KPMG: Die häufigsten Delikte und Gefahren

Bettina Dobe ist Journalistin in München. Sie hat sich auf Wissenschafts-, Karriere- und Social Media- sowie Gesundheitsthemen spezialisiert. 

In Einzelfällen rechnen Unternehmen von mehr als einer Million Euro pro Entdeckung und Aufklärung eines Deliktes. Und, so die Analysten von KPMG, die IT-Abteilungen sind zwar eigentlich dafür zuständig. Allerdings sind auch sie nicht in der Lage, Beweise so aufzunehmen, dass sie auch vor Gericht standhalten. Auch die daten- und arbeitsschutzrechtlichen Folgen sind für ITler oft nur schwer abzusehen.

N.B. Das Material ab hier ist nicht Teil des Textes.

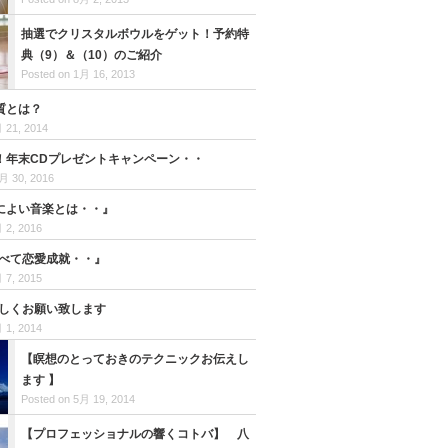
抽選でクリスタルボウルをゲット！予約特
典（9）＆（10）のご紹介
Posted on 1月 16, 2013
質とは？
 21, 2014
！年末CDプレゼントキャンペーン・・
月 30, 2016
によい音楽とは・・』
 2, 2016
食べて恋愛成就・・』
 7, 2015
宜しくお願い致します
 1, 2014
【瞑想のとっておきのテクニックお伝えし
ます 】
Posted on 5月 19, 2014
【プロフェッショナルの響くコトバ】 八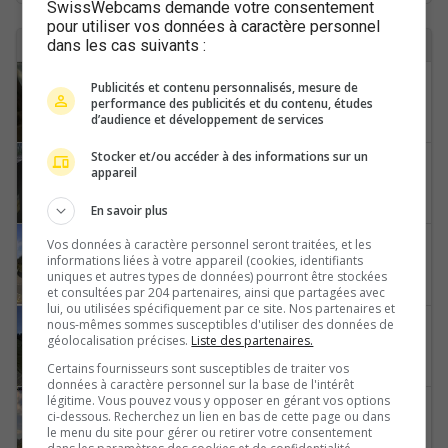
SwissWebcams demande votre consentement
pour utiliser vos données à caractère personnel
10 webcams avec le tag schwyz trouvées
dans les cas suivants :
Publicités et contenu personnalisés, mesure de
Ingenbohl › Nordosten: Ibach - Schwyz - Rickenbach - Grosser Mythen - Kleiner Mythen - Holzegg - Haggenegg - Rothenfluh
performance des publicités et du contenu, études
d’audience et développement de services
Stocker et/ou accéder à des informations sur un
Muotathal › Westen: Schwyz, Schweiz
appareil
En savoir plus
Vos données à caractère personnel seront traitées, et les
Schwyz › Norden: Restaurant Passhöhe
informations liées à votre appareil (cookies, identifiants
uniques et autres types de données) pourront être stockées
et consultées par 204 partenaires, ainsi que partagées avec
lui, ou utilisées spécifiquement par ce site. Nos partenaires et
nous-mêmes sommes susceptibles d'utiliser des données de
Schwyz › Nordosten: Hotel Passhöhe - Ibergeregg Pass
géolocalisation précises.
Liste des partenaires.
Certains fournisseurs sont susceptibles de traiter vos
données à caractère personnel sur la base de l'intérêt
légitime. Vous pouvez vous y opposer en gérant vos options
Schwyz › Nordwesten: Schwyz - Mythen
ci-dessous. Recherchez un lien en bas de cette page ou dans
le menu du site pour gérer ou retirer votre consentement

Zu wenig gut geschultes Personal für Sicherheit

Die Wirtschaftsprüfer raten daher zu einer zentralen Steuerung des Vorgehens gegen E-Crime. Einige Unternehmen haben schon eine Zentralstelle: 21 Prozent der befragten, beschäftigen mindestens einen Mitarbeiter, der sich speziell mit den Schäden befasst. Auch hier zeigt sich: Gut geschultes Personal, dass Schaden abwehren kann, ist selten. Offenbar haben Unternehmen auch hier Probleme, Fachkräfte zu finden, die sich nicht nur mit der passiven Schadensabwehr auseinandersetzen. Die IT-Sicherheit bleibt eine große Herausforderung.

Für die Studie befragten die Wirtschaftsprüfer von KPMG Führungskräfte aus 500 Unternehmen aller Branchen und Größen.